Una tarde, Sofía Ósipovna, encerrada en un vagón de mercancías varado en una vía muerta de un nudo ferroviario que estaba a escasa distancia de Kiev, buscaba piojos en el cuello de su chaqueta mientras a su lado dos ancianas hablaban en yiddish, rápido y en voz baja. De improviso comprendió con una claridad insólita que todo aquello le estaba pasando a ella: a la pequeña Sóniechka de la infancia, a la Sonka de los años de juventud, a Sofía, a la mayor Sofía Ósipovna Levinton, médico militar.

El cambio principal que se producía en las personas consistía en el debilitamiento de su sentido de la individualidad mientras que, cada vez con mayor intensidad, advertían el sentido de la fatalidad.

«¿Quién soy en realidad? ¿Quién es la auténtica Sofía? -se preguntaba-. ¿Es la enclenque mocosa que tenía miedo de papá y la abuela, o la corpulenta, la irascible Sonia con los galones en el cuello, o la de hoy, la sucia y piojosa Sofía?»

El deseo de la felicidad se había evaporado, pero en su lugar habían aparecido infinidad de aspiraciones y proyectos: desembarazarse de los piojos… levantarse hasta la rendija y respirar un poco de aire puro… poder orinar… lavarse al menos un pie… y además el deseo, el deseo vivo en todo el cuerpo, de beber.

La habían arrojado en aquel vagón y, mientras miraba en la penumbra, que en un primer momento le había parecido oscuridad total, había oído una risa en voz baja.

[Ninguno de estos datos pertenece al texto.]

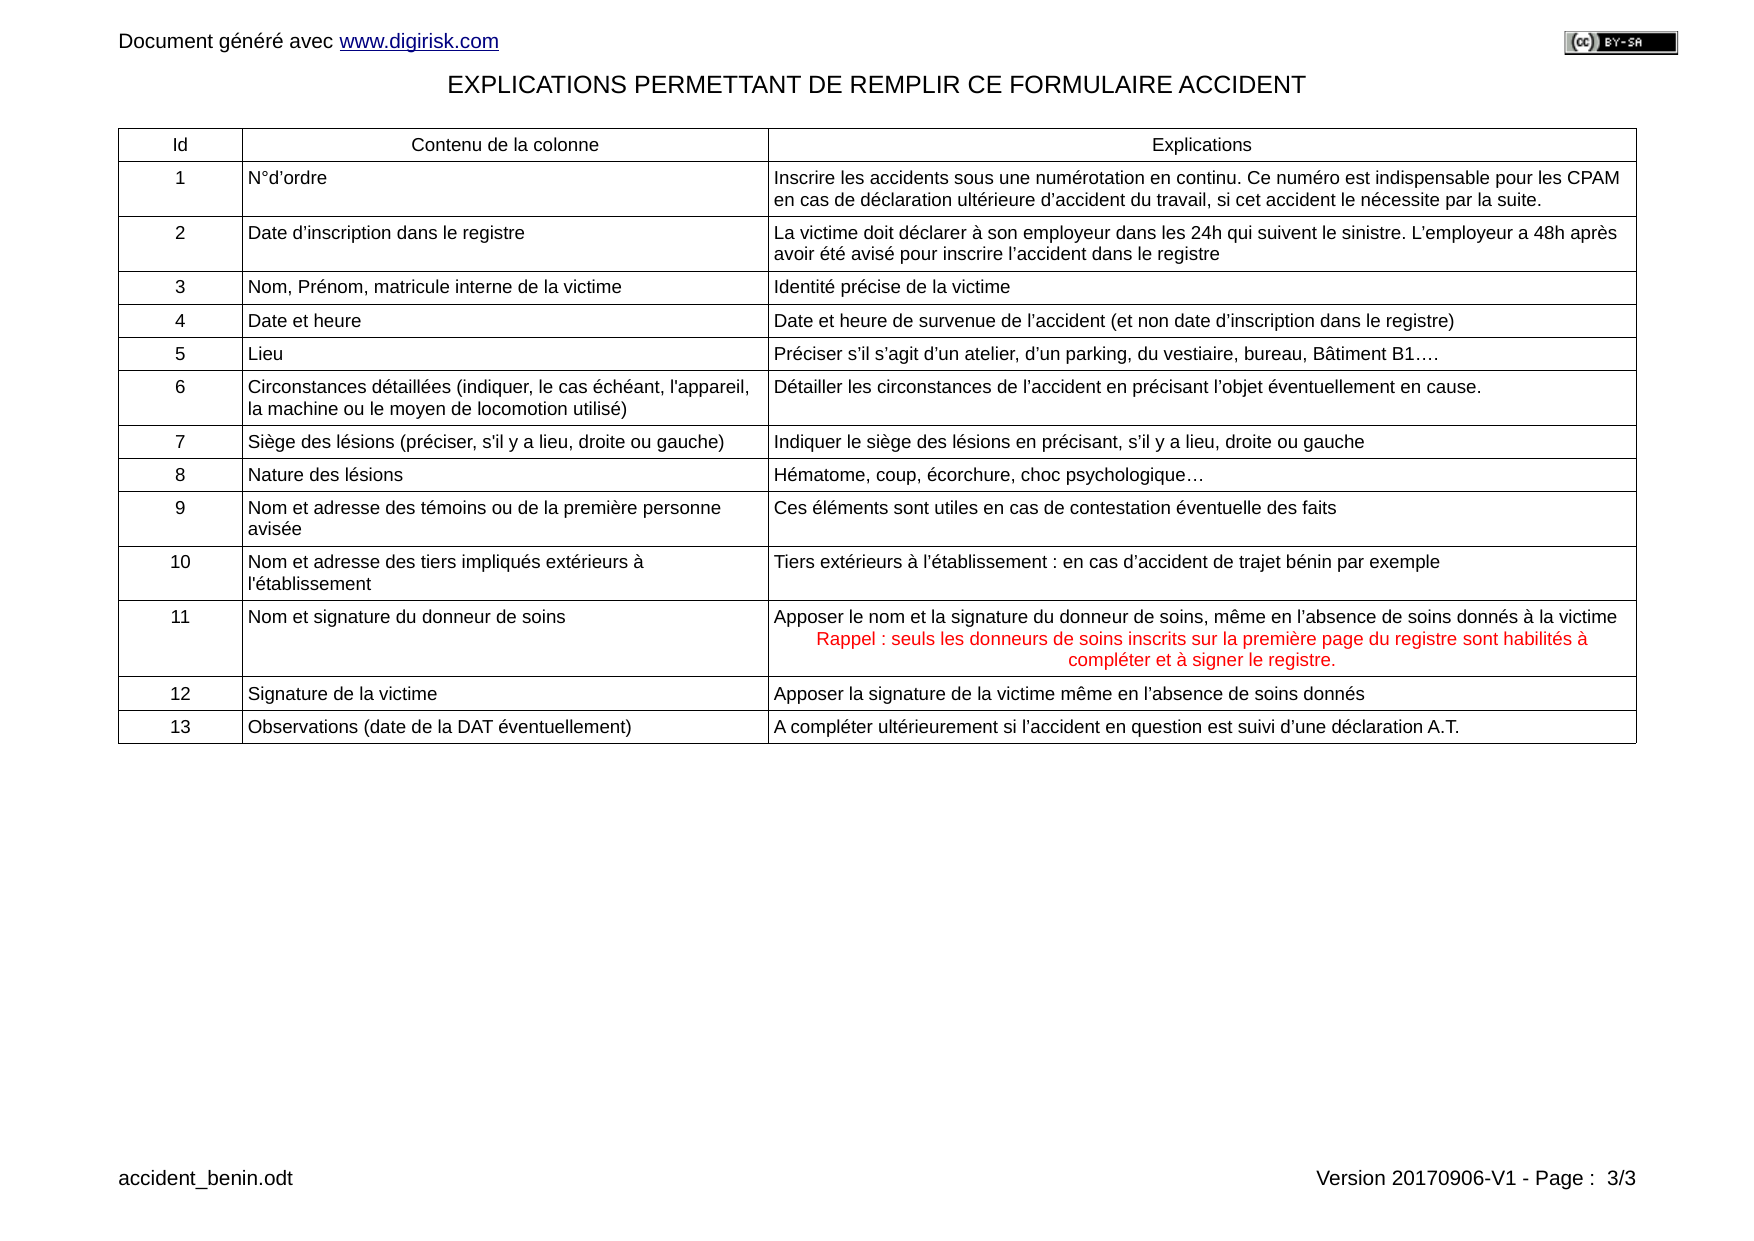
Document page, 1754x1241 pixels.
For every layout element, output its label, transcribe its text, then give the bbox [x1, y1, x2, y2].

– ¿Es que hay locos que ríen aquí dentro? -preguntó.

– No -respondió una voz de hombre-, estamos contándonos chistes.

Alguien musitó melancólicamente:

– Una judía más en nuestro desventurado convoy.

De pie al lado de la puerta, Sofía Osipovna entornaba los ojos para acostumbrarse a la oscuridad y respondía a las preguntas que le hacían.

Además de los llantos, los gemidos, el hedor, la envolvió una atmósfera de palabras y entonaciones olvidadas desde la infancia…

Sofía Ósipovna quiso adentrarse más en el vagón, pero no pudo avanzar. Notó una pierna delgadita con pantalones cortos y se disculpó:

– Perdóname, pequeño, ¿te he hecho daño?

Pero el muchacho no respondió. Entonces dijo dirigiéndose a la oscuridad:

– ¿La mamá de este niño mudo podría decirle que se moviera? No puedo quedarme todo el rato de pie.

Desde un rincón se oyó una voz de hombre teatral, histérica:

– Tendría que haber enviado un telegrama de antemano, entonces le habríamos reservado una habitación con baño.

– Imbécil -profirió Sofía Osipovna.

Una mujer cuya cara ya podía distinguir en la penumbra dijo:

– Siéntese a mi lado, aquí hay sitio de sobra.

Sofía Osipovna sintió que se apoderaba de sus dedos un temblor rápido, ligero.

Era el mundo de su infancia, el mundo de los shtetl, y pudo constatar cómo había cambiado todo.

En el vagón había trabajadores de cooperativas, radio-técnicos, estudiantes de una escuela de magisterio, profesores de un instituto profesional, un ingeniero de una fábrica de conservas, un zootécnico, una chica veterinaria. Antes en los shtetl no se conocían aquellas profesiones. Pero Sofía Ósipovna no había cambiado, seguía siendo la misma niña que tenía miedo de papá y la abuela. ¿Era posible que aquel mundo, en el fondo, tampoco hubiera cambiado? Por otra parte, ¿qué importancia tenía? Viejo o nuevo, el mundo del shtetl rodaba hacia el abismo.